**Prompt:**
Stop after the line containing "Figure 1. Overview"; retype every line of the data before it exactly, starting from the first.

Stored items
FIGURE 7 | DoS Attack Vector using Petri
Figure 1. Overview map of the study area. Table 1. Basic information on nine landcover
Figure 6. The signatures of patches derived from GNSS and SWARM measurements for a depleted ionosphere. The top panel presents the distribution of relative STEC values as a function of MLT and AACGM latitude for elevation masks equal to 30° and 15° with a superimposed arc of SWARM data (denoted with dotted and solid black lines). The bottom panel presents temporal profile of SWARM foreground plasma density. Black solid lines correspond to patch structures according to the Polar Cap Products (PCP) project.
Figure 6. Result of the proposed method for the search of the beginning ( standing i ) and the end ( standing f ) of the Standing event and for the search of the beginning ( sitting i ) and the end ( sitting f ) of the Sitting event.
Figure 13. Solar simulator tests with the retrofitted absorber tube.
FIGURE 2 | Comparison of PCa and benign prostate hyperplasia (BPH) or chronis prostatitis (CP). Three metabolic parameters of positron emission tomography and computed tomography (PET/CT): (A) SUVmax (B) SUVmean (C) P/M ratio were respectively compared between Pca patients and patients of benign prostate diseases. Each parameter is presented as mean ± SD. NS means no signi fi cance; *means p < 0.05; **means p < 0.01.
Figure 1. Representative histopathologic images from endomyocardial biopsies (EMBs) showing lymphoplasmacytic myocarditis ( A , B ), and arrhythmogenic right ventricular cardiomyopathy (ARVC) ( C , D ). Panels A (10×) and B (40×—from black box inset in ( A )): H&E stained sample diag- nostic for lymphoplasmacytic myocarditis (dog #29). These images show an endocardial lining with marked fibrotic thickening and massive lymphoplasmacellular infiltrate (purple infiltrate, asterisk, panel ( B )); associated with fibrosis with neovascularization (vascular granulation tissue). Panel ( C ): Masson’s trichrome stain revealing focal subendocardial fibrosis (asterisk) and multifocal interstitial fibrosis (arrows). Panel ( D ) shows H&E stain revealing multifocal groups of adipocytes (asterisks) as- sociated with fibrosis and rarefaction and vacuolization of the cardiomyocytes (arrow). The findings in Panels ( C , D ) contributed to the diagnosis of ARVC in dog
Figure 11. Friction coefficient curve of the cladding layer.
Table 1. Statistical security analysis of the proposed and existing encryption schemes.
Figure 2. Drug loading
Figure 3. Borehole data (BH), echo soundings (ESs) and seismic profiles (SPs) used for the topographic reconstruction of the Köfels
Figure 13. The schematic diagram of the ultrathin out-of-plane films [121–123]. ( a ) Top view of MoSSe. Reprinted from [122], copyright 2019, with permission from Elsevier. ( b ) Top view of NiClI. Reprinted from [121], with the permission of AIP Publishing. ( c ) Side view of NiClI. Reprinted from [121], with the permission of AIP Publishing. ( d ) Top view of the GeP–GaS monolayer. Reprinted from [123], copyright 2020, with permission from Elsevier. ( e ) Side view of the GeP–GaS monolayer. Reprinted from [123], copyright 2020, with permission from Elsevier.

**Response area:**
FIGURE 7 | DoS Attack Vector using Petri
Figure 1. Overview map of the study area. Table 1. Basic information on nine landcover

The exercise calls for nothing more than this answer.